Polls now indicate that “Trump fatigue” has held over from the 2020 election. A January, 2022 poll of  self described GOP primary voters agreed with the opinion that “a new Republican candidate was needed to defeat Biden in the next election” (Nov.2024).  Sixty-seven percent of this same cohort agreed with the statement that “Joe Biden is legally the President”; thus refuting the only issue that Trump is currently identifying himself with and one that will play a role in the 2022 congressional election for those who have won Trump’s endorsement and those who haven’t.

But the problem for the Trump endorsed candidates is serious.  Another recent poll found that only 16% of Republican voters would “definitely” vote for a Trump endorsed candidate.” They might anyway, but the value of Trump’s endorsements and his credibility have all but disappeared. In an incredible attempt to finish it off he recently said that if he were reelected President he would pardon the insurrectionists who might be convicted in federal courts.  This political version of putting on a suicide vest in a lightning storm may do the job.

Thus, the big picture currently for both the 2022 elections and looking ahead to the 2024 presidential elections supports the view that Trump’s time as come and gone. Republican voters cite Trump’s personality as a “major issue”.  That’s a serious understatement and one that is certain not to change as his rants, lies, exaggerations  and charges continue to grow. The 2024 Republican presidential primary contest will certainly be as crowded on as it was in 2016.  In an admittedly early, hypothetical nine candidate contest of likely Republican candidates, Trump won only 36 percent against a field that for the most part lacked national voter identification or existing groups of “core supporters” like Trump.

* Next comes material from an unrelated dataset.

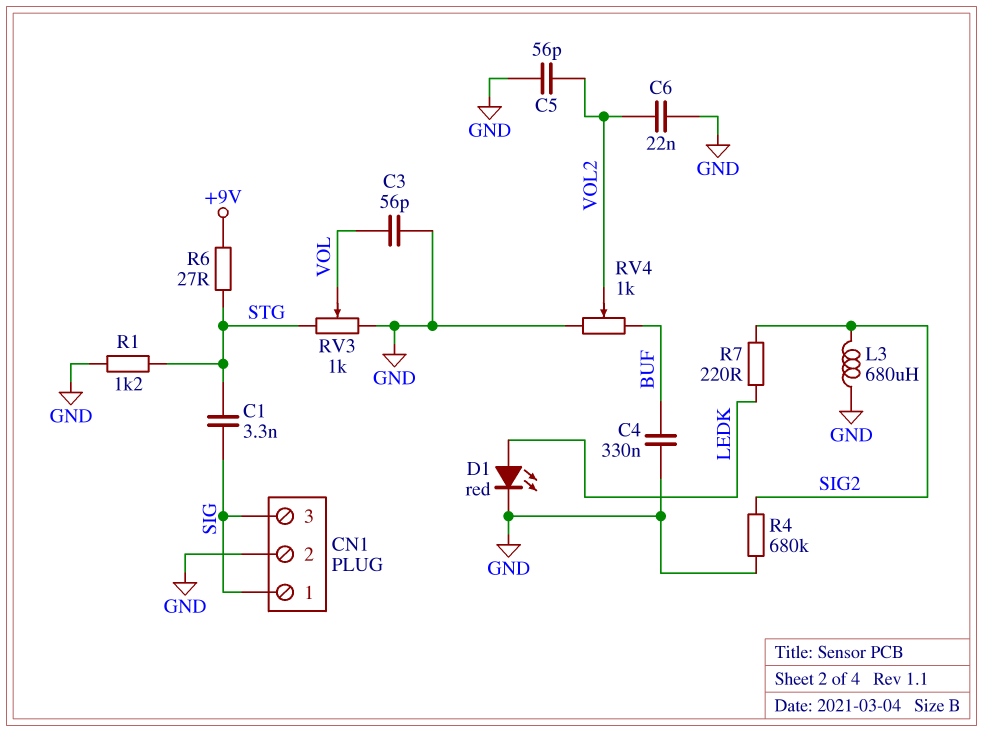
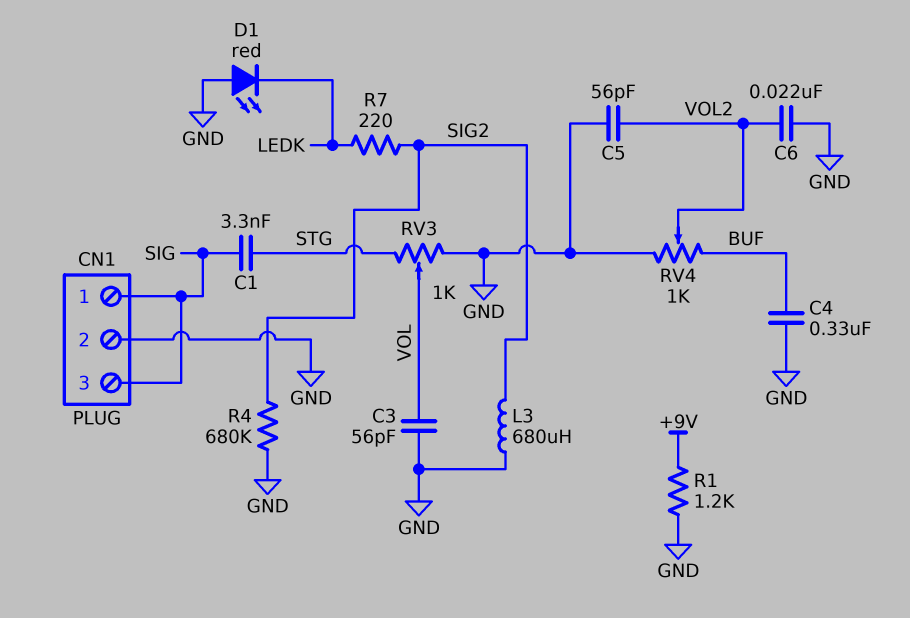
D1: LED red (A LEDK, K GND) -> LED red (A GND, K LEDK)
R1: 1.2k (GND, STG) -> 1.2k (+9V, GND)
R6: 27 (+9V, STG) -> none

Put another way, these GOP primary voters preferred 64% of the other listed candidates or hadn’t made up their minds. 

There are many unknowns with respect to the future 2024 Democratic presidential candidate which will effect voter’s choice including Biden’s age and health; Vice President Harris’s unpopularity and any number of external factors that might stimulate one or more Democrat challengers.  But there are few unknowns about Trump.  He is what he is and what you see is what you will get.  Republican candidates in the upcoming 2022 elections should begin, or continue, the process of, divorcing themselves from Trump’s hold on the Party. They need not attack him as he will them but they should follow the change in attitudes which started in November, 2020 and have continued over the last year, and make him irrelevant to their campaigns, as the recently elected GOP Virginia governor Glenn Youngkin did. It is not necessary to be a Trump supporter to be a conservative and having Trump on the ticket in 2024 would dramatically change the focus away from the issues that the polls show are alienating voters from the Democrat’s far Left agenda and make Trump and his single issue “Big Lie” about the “stolen” 2020 election, plus his role in the January 6th insurrection and his inflammatory and irresponsible personality the main issues. A losing proposition.